Transcranial magnetic stimulation (TMS) is a valuable tool in brain research as well as in clinical diagnosis and therapy. Its usability and effectiveness in these domains greatly depends on our ability to accurately describe the underlying mechanisms and predict the outcome. In this presentation, I will discuss a complete modeling chain for stimulation of the hand motor areas, resulting in motor evoked potentials (MEP) recorded at the hand muscles.
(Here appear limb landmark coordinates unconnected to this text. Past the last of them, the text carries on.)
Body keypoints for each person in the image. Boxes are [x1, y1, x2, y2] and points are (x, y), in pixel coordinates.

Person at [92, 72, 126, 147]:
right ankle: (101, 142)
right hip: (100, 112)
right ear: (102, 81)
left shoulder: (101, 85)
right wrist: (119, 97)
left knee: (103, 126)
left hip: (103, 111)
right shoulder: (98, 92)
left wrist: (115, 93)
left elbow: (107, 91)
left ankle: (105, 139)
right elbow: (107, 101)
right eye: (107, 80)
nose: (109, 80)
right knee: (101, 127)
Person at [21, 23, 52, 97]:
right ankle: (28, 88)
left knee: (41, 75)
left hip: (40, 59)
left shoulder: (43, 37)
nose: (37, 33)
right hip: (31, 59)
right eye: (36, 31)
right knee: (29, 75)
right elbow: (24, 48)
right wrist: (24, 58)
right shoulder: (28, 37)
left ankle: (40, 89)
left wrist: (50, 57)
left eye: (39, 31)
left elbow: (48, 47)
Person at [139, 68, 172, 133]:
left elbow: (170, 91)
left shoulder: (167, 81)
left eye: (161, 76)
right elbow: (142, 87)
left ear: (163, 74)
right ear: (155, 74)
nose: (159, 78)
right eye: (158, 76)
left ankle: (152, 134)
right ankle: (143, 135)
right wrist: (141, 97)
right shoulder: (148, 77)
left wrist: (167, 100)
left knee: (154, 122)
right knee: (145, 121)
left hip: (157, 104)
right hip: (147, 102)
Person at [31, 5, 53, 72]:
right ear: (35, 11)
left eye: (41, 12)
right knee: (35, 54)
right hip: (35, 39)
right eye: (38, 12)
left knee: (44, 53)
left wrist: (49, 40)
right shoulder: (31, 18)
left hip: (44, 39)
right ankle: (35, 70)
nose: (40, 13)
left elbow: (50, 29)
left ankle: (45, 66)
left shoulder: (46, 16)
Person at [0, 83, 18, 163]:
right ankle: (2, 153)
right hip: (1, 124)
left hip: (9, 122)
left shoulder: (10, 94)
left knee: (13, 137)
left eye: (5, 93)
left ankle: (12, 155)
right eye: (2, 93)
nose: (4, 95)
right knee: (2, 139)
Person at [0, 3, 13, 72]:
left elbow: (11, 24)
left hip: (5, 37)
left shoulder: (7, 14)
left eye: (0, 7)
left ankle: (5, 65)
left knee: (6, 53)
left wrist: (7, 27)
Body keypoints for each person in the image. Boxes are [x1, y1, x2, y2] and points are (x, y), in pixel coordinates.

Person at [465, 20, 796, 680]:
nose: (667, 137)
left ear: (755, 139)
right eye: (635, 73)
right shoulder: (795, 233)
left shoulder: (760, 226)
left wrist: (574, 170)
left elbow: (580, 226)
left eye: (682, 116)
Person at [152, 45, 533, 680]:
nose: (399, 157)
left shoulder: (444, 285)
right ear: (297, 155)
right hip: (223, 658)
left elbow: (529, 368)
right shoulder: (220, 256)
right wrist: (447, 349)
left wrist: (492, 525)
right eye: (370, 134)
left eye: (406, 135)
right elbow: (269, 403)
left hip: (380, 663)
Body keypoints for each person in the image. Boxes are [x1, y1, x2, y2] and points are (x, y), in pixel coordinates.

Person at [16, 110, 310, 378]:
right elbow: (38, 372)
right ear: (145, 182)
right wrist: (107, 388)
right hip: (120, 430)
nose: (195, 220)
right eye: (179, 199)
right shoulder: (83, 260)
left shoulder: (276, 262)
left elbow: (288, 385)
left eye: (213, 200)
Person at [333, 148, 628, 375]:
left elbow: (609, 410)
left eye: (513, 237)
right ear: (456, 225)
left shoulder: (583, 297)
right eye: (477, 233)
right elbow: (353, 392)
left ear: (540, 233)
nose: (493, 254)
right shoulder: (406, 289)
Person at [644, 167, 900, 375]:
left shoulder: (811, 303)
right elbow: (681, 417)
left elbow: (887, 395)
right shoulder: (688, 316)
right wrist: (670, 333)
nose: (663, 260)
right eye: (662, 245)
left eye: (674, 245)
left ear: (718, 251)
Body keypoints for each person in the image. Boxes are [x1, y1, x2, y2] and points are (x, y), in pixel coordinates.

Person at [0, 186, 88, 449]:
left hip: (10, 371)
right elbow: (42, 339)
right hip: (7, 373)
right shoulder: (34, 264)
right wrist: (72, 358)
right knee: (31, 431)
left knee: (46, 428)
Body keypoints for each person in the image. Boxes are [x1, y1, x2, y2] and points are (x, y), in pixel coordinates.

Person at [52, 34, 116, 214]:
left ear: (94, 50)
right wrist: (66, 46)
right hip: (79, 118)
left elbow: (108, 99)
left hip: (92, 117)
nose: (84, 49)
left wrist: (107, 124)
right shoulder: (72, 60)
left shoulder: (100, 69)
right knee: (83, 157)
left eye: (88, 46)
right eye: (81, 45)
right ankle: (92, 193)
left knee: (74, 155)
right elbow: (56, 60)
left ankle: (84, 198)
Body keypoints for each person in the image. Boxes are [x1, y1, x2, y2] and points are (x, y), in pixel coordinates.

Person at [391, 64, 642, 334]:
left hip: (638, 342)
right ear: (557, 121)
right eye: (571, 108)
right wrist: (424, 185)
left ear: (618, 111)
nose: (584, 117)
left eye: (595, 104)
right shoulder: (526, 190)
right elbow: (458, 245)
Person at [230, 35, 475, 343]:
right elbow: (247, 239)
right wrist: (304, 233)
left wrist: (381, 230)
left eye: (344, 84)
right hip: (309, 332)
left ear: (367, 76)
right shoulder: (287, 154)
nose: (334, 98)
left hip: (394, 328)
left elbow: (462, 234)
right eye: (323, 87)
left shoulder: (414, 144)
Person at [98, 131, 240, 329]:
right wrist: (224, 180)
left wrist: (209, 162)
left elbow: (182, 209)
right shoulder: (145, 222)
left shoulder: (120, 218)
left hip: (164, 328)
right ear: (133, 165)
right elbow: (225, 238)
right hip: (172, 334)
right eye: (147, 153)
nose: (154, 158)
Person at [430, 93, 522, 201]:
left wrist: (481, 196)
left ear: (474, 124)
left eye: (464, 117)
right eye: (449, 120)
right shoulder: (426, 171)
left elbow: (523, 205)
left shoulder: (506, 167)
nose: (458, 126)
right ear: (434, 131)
First, I will describe the estimation of the induced electric field, based on geometric information on the stimulation coil and the head. Second, I will introduce a novel approach to use such field estimation in a statistical framework to map brain function, and demonstrate its effectiveness in localizing the representation of different hand muscles in the cortex. I will also discuss the generalization of that approach to different brain areas and experimental paradigms, as well as its extension to multivariate problems. Third, I will report on our efforts to create precise, yet computationally efficient, models of the coupling between electric fields and neuronal states. In this context, I will especially highlight the directional sensitivity of neural tissue and discuss the problem of the discrepancy between macroscopic and microscopic electric fields. Finally, I will present models of the motor cortex, the spinal cord circuitry, long-range fiber pathways, and the hand muscles, which allow for linking TMS induced neural excitation to measurements from the spinal cord (DI waves) as well as from the hand muscles (motor evoked potentials – MEP).
As a result of this ongoing endeavor, we expect to obtain a complete mechanistic account for a particular TMS induced effect (MEP elicitation), which may serve as a starting point for quantitative descriptions of other non-invasive brain stimulation scenarios.”